- [Input data]
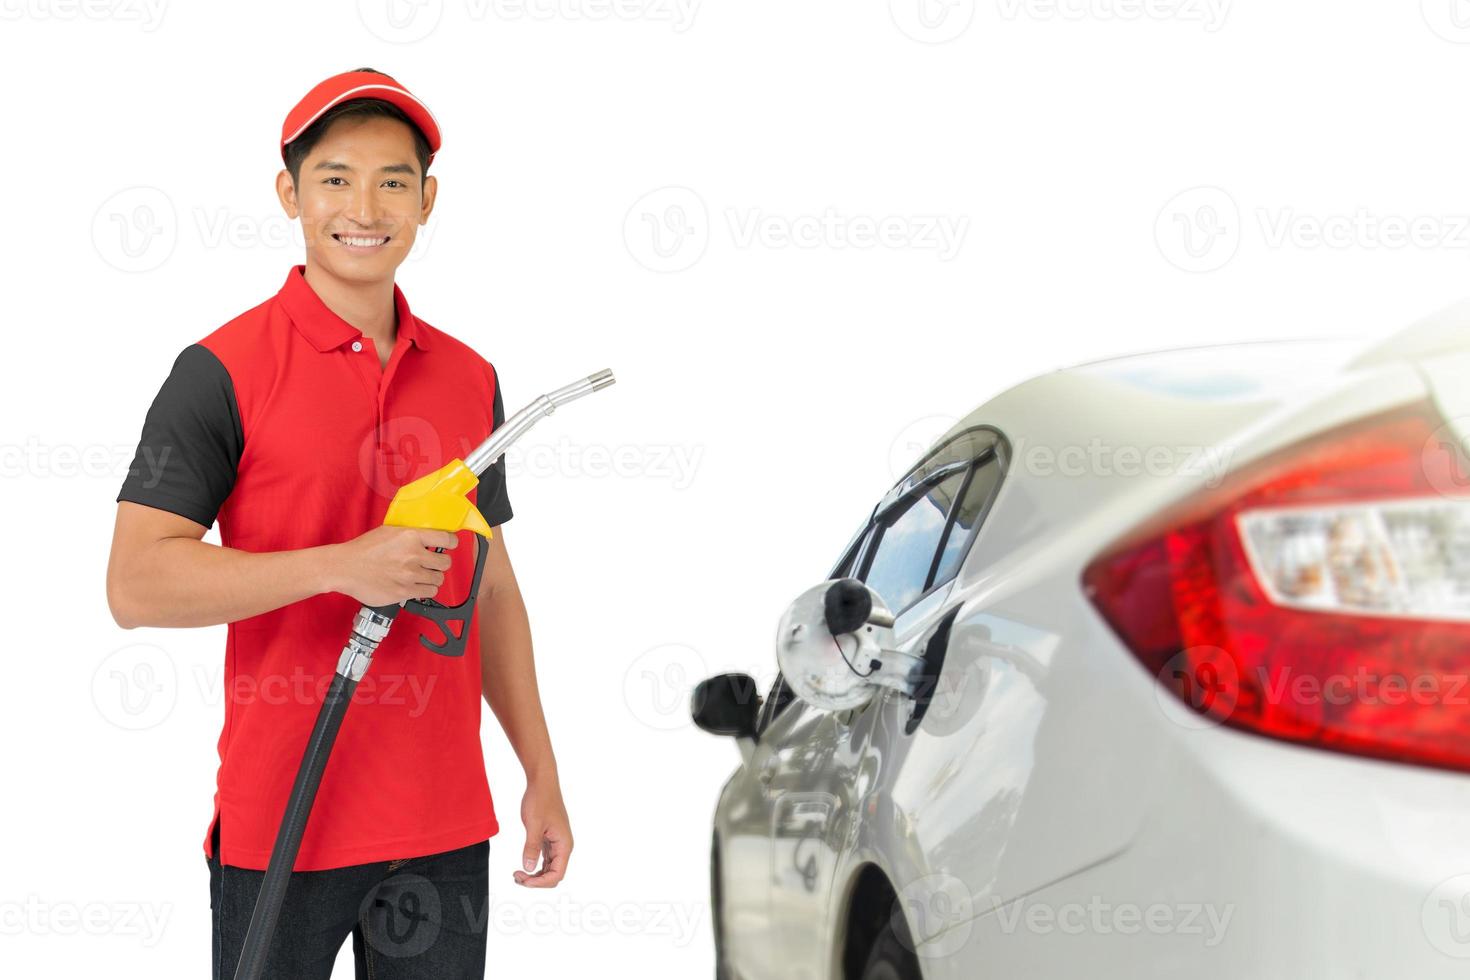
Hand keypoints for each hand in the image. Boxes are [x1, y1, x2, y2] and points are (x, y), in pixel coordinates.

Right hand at [325, 525, 458, 606]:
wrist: (345, 568)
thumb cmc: (364, 549)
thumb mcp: (389, 531)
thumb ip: (411, 535)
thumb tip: (429, 537)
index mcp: (410, 536)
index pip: (447, 539)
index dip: (451, 543)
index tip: (449, 545)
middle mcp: (413, 555)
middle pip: (445, 562)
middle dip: (439, 563)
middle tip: (431, 563)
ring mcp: (410, 575)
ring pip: (438, 579)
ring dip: (431, 578)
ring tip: (420, 575)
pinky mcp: (405, 592)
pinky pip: (429, 592)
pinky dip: (424, 590)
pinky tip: (415, 585)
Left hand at [514, 779, 571, 887]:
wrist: (542, 782)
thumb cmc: (541, 799)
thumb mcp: (534, 824)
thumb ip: (531, 847)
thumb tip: (528, 868)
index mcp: (564, 844)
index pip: (557, 874)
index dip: (540, 882)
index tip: (524, 879)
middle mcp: (563, 846)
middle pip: (553, 875)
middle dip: (536, 881)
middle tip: (517, 876)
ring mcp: (556, 843)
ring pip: (549, 868)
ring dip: (535, 875)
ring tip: (518, 874)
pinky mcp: (549, 839)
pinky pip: (545, 859)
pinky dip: (534, 866)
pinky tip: (523, 865)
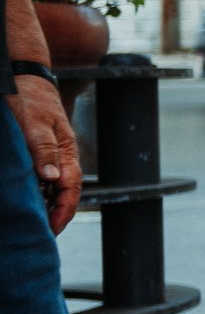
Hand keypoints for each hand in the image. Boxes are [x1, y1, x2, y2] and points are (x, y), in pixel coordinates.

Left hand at [8, 77, 79, 233]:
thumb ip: (44, 150)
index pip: (70, 189)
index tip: (52, 229)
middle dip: (57, 215)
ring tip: (34, 223)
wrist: (25, 79)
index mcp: (67, 152)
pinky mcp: (40, 155)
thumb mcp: (35, 124)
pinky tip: (28, 201)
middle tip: (42, 234)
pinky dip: (37, 193)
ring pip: (53, 188)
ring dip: (46, 206)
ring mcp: (52, 157)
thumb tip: (52, 179)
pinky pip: (42, 179)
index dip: (63, 211)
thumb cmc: (31, 99)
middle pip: (65, 193)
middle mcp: (62, 158)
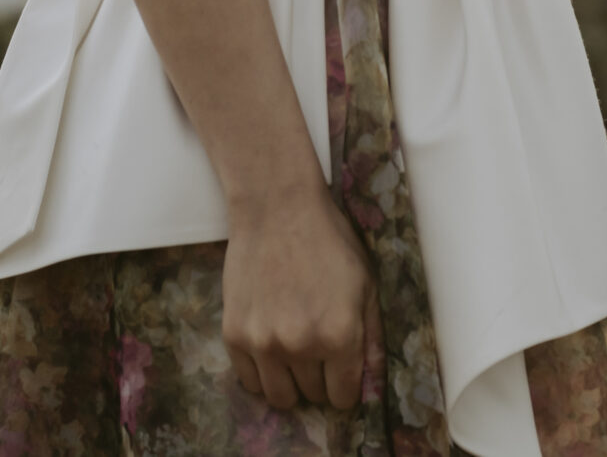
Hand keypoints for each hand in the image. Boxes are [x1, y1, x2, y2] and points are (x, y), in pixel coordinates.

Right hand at [222, 182, 377, 412]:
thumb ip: (371, 334)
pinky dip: (263, 374)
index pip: (343, 395)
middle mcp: (300, 345)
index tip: (344, 377)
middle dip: (321, 380)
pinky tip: (273, 351)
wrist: (278, 210)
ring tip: (298, 357)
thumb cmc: (330, 241)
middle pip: (312, 394)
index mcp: (339, 334)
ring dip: (292, 383)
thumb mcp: (366, 284)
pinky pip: (249, 381)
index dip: (346, 389)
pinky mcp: (234, 335)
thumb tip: (372, 377)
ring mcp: (263, 343)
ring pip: (279, 396)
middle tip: (321, 353)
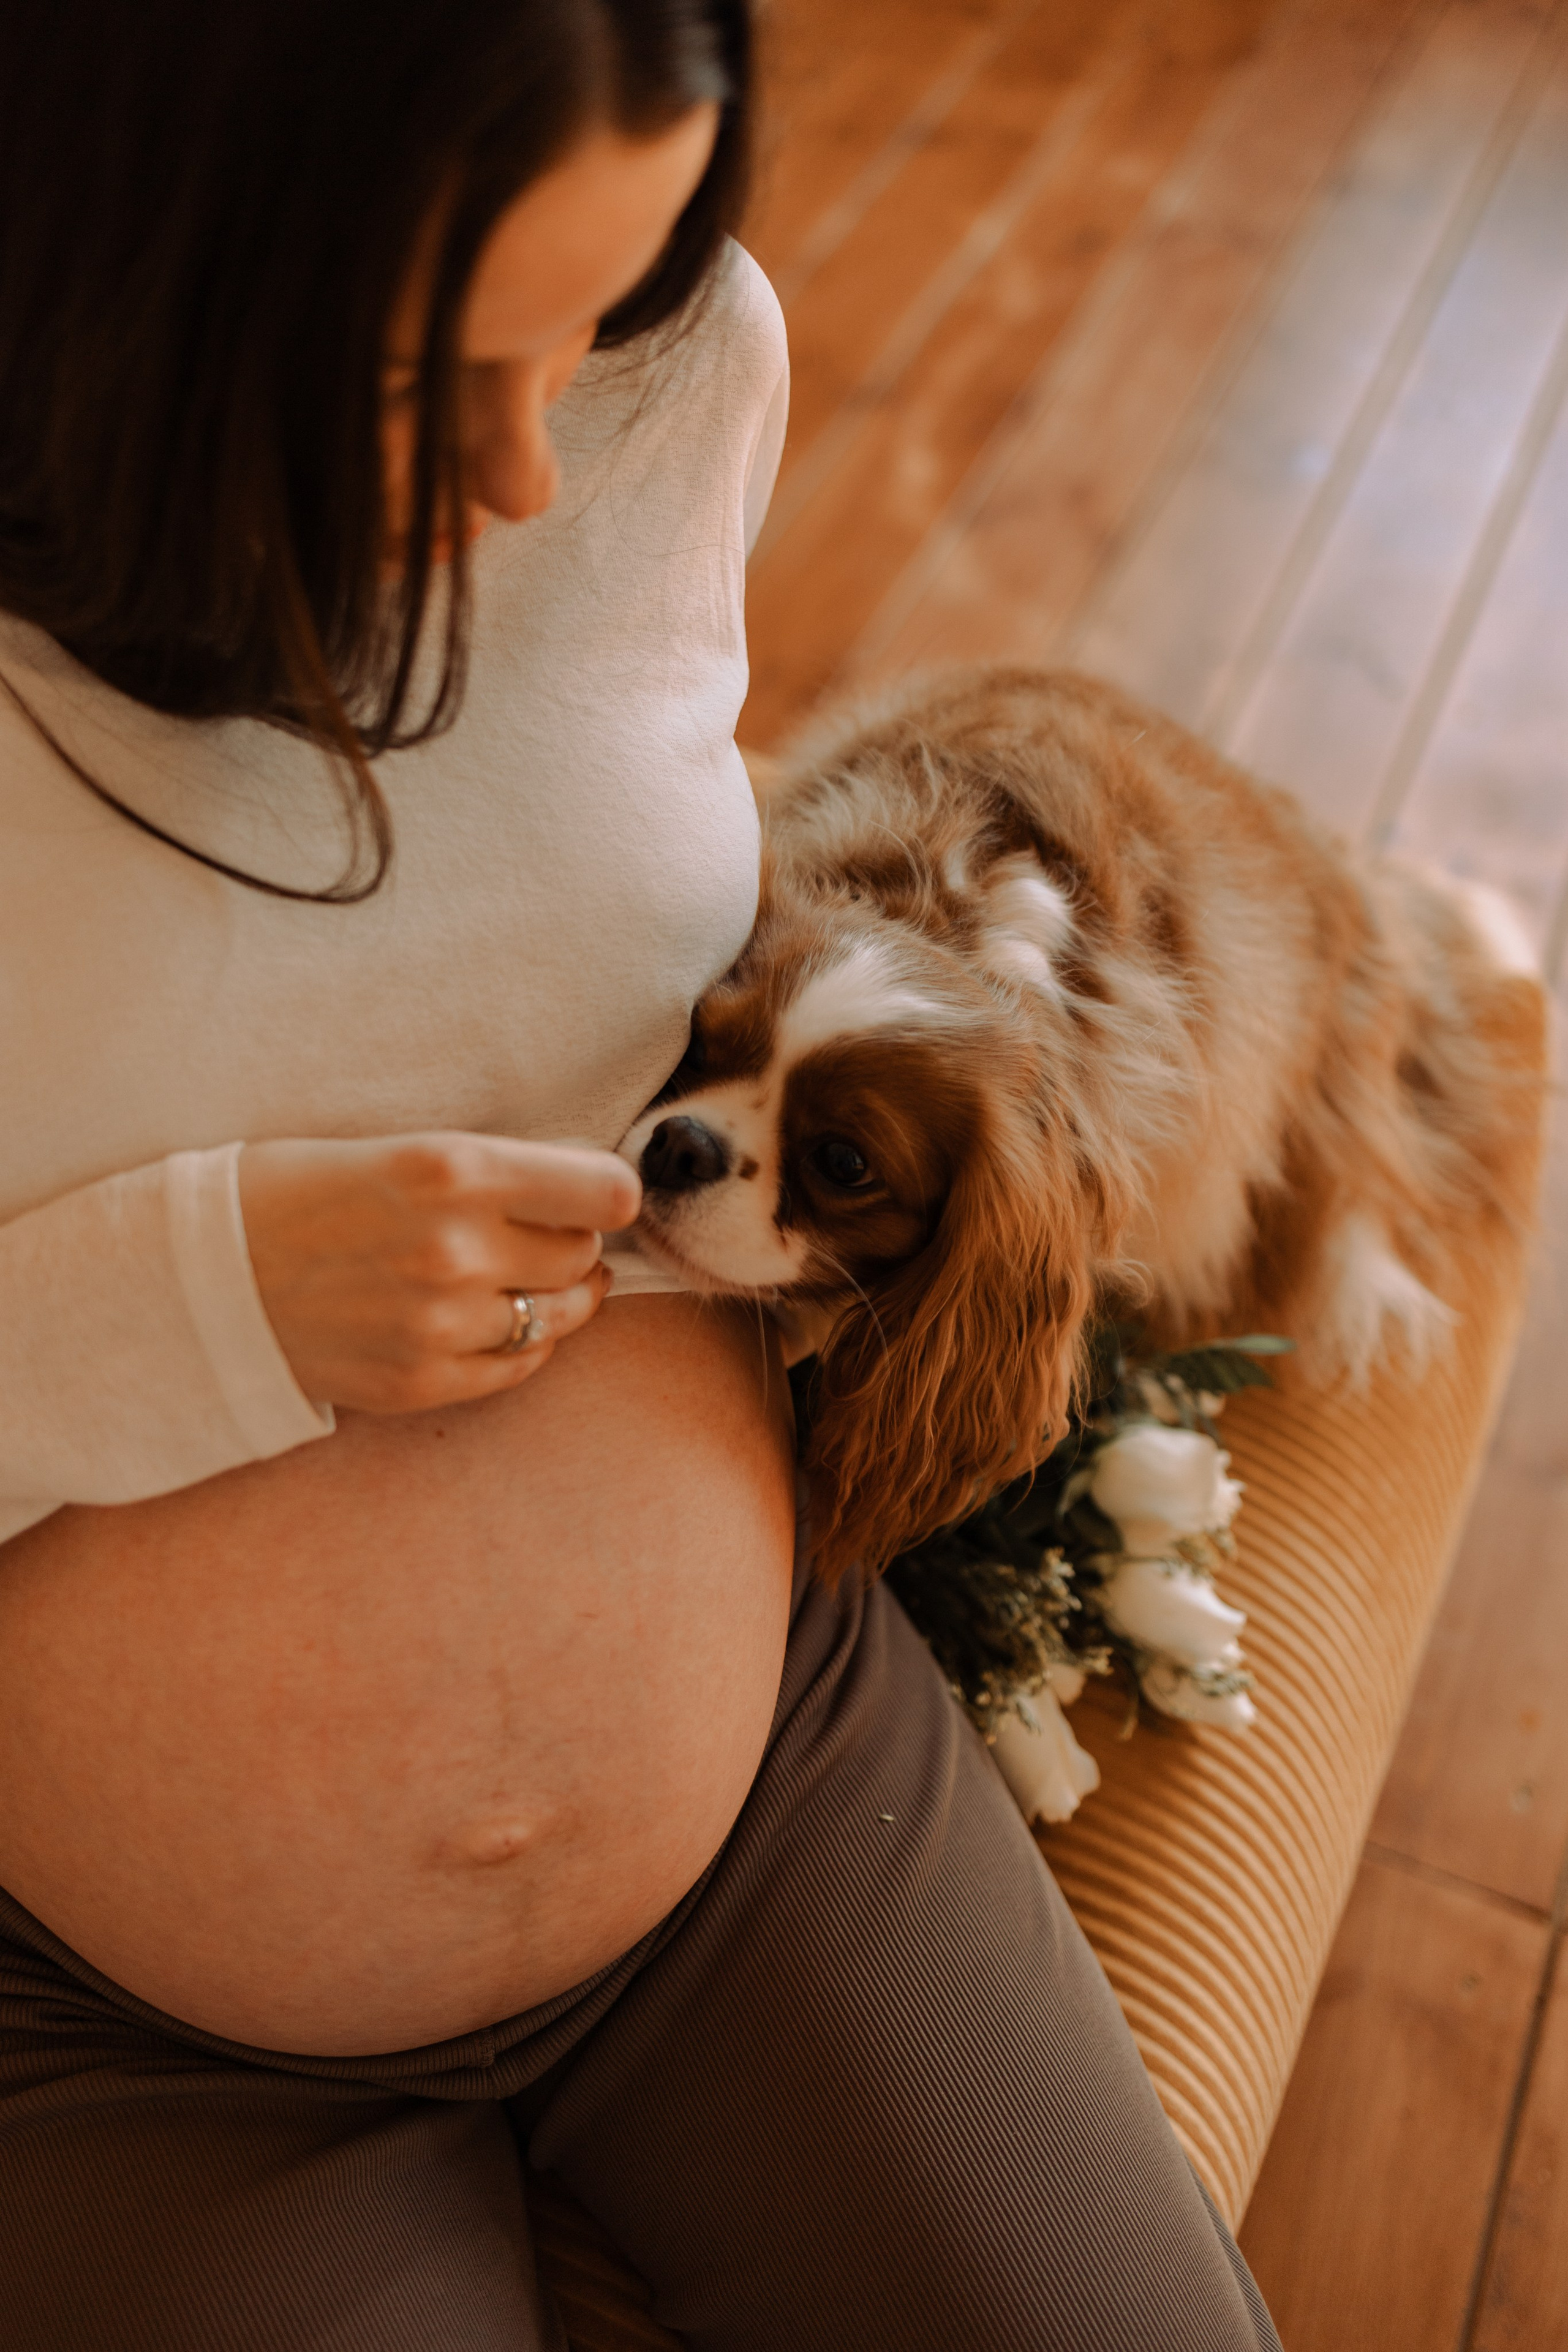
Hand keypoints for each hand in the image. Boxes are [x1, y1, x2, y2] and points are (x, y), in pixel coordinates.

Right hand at [237, 1133, 640, 1412]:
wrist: (201, 1277)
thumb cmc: (294, 1192)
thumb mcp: (395, 1146)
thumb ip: (491, 1166)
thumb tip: (587, 1183)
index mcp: (450, 1170)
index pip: (605, 1193)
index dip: (608, 1191)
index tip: (594, 1191)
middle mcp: (454, 1249)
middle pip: (582, 1251)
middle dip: (571, 1238)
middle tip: (541, 1228)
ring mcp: (439, 1324)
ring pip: (560, 1313)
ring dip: (557, 1294)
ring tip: (531, 1275)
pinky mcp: (421, 1380)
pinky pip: (519, 1365)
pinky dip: (521, 1342)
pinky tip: (493, 1318)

- [Exercise goal] Hand back the exact lines from the start of the entries to the line with "thumb ip: (531, 847)", both ends kept and pictures left out.

- [Answer area]
Hand keypoints for each hand in the image. Boxes are [x1, y1, x2, y2] and points are (x, y), in pixel coordinates.

Right hand at [325, 525, 458, 606]:
wrist: (345, 568)
thumb cmc: (364, 549)
thumb mcp: (389, 531)
thumb ip: (411, 535)
thumb tip: (429, 537)
index mcp: (410, 536)
index pip: (447, 539)
index dip: (451, 543)
index tip: (449, 545)
middle mcp: (413, 555)
middle pip: (445, 562)
middle dip: (439, 563)
middle tip: (431, 563)
ring mcp: (410, 575)
ring pip: (438, 579)
ring dip: (431, 578)
ring tip: (420, 575)
pinky mcp: (405, 592)
pinky pip: (429, 592)
pinky dip: (424, 590)
pinky tip: (415, 585)
Left hand at [514, 779, 571, 887]:
wrist: (542, 782)
thumb cmc: (541, 799)
thumb mcp: (534, 824)
thumb ip: (531, 847)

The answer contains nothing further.